If you rerun a noisy evaluation enough times, variance will eventually hand you a beautiful
score. That does not make the system better.

## Use This Workflow

- Identify the AI behavior or release decision being evaluated.
- Define realistic cases, slices, unacceptable outcomes, and evidence needed for confidence.
- Choose measurements that match the risk: rubric scores, samples, intervals, traces, human review, deterministic checks, or production monitors.
- Report uncertainty, severe failures, and decision impact instead of only a pass/fail result.

## Key Guidance

Non-deterministic systems produce noisy measurements. If you keep rerunning the same evaluation
and report only the best result, you are not measuring quality. You are selecting a lucky high-
water mark. For example, a prompt may average 8.0 across repeated runs but occasionally score
8.6 by chance.

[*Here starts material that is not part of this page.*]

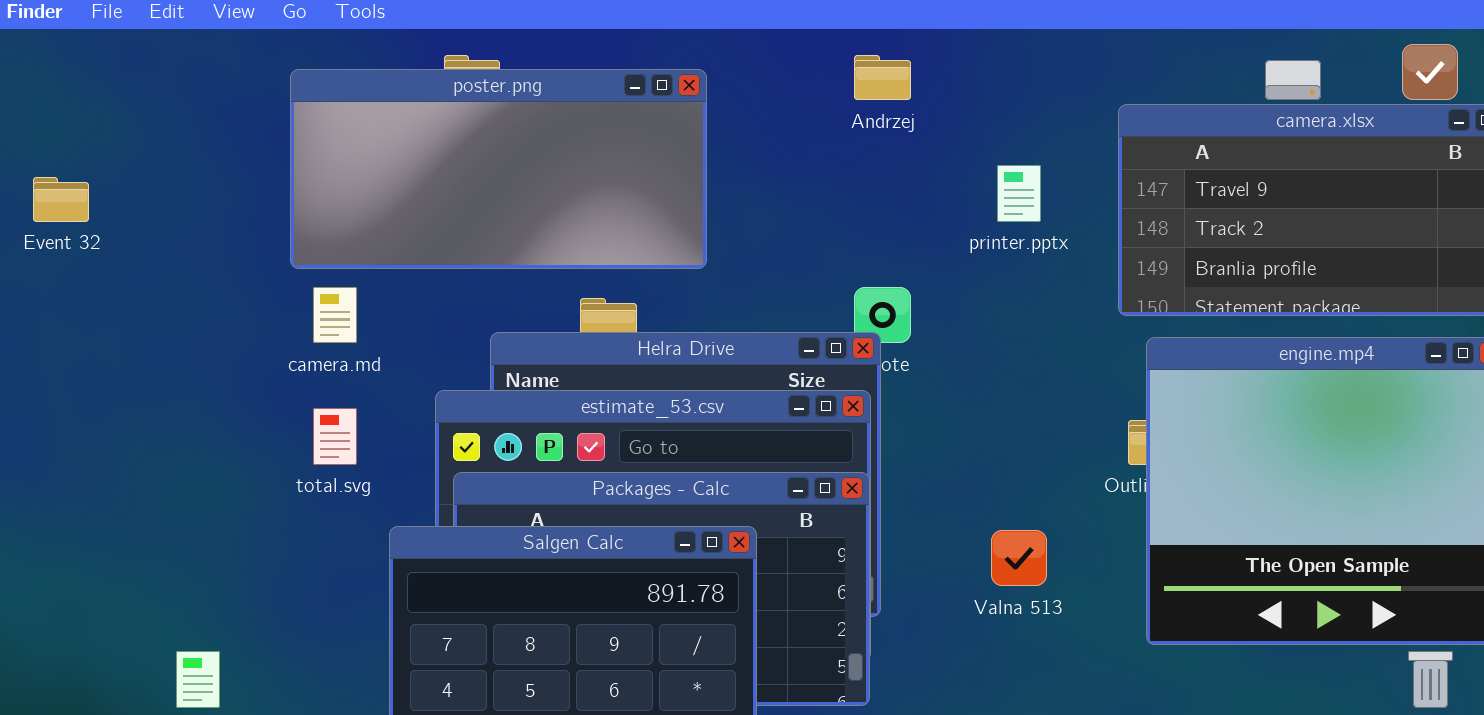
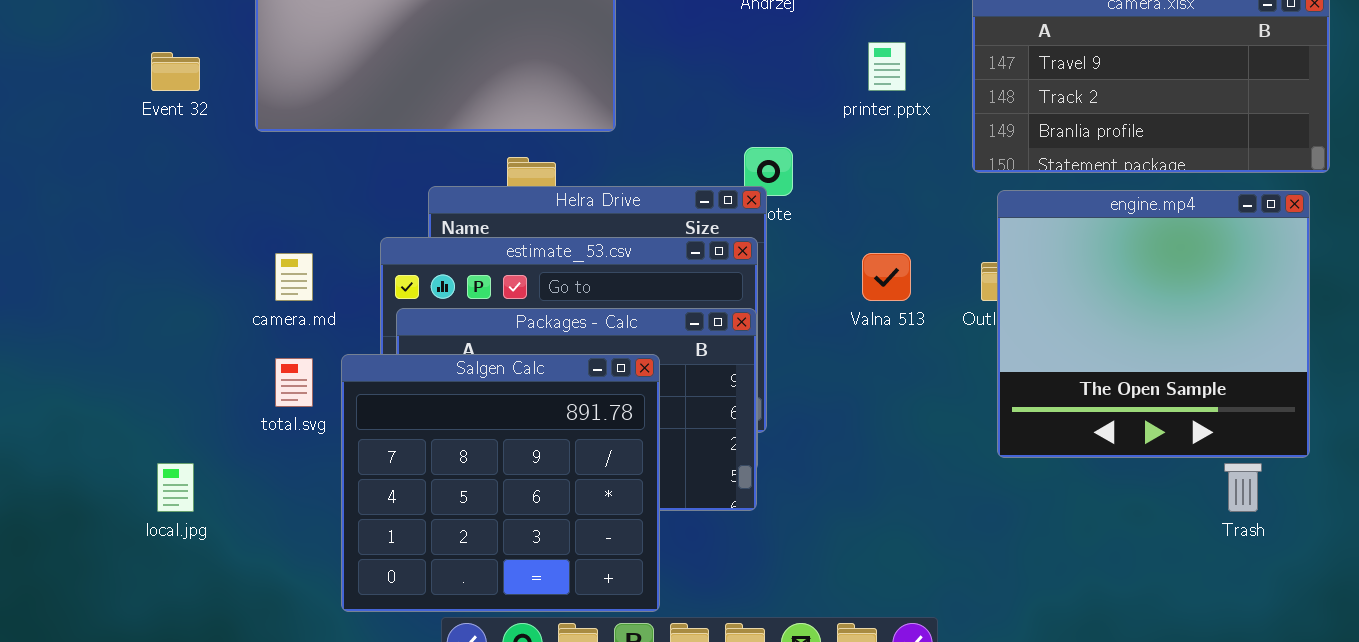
Event 32: [33,177,89,222] -> [151,52,200,91], moved
camera.md: [313,287,357,343] -> [275,253,313,301], moved
total.svg: [313,408,357,465] -> [275,358,313,407], moved
Valna 513: [991,530,1047,586] -> [862,253,911,301], moved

Reporting the 8.6 as the truth is wrong and will mislead the team.

## Apply The Approach

Create representative cases, score them with explicit criteria, review severe failures separately, report uncertainty, and connect the evidence to a concrete decision.

## Expert Notes

At expert level, treat repeated evaluation as a multiple-comparisons problem. Track every run,
predefine stopping rules, preserve holdout sets, and estimate performance from the full run
distribution rather than the maximum observed score.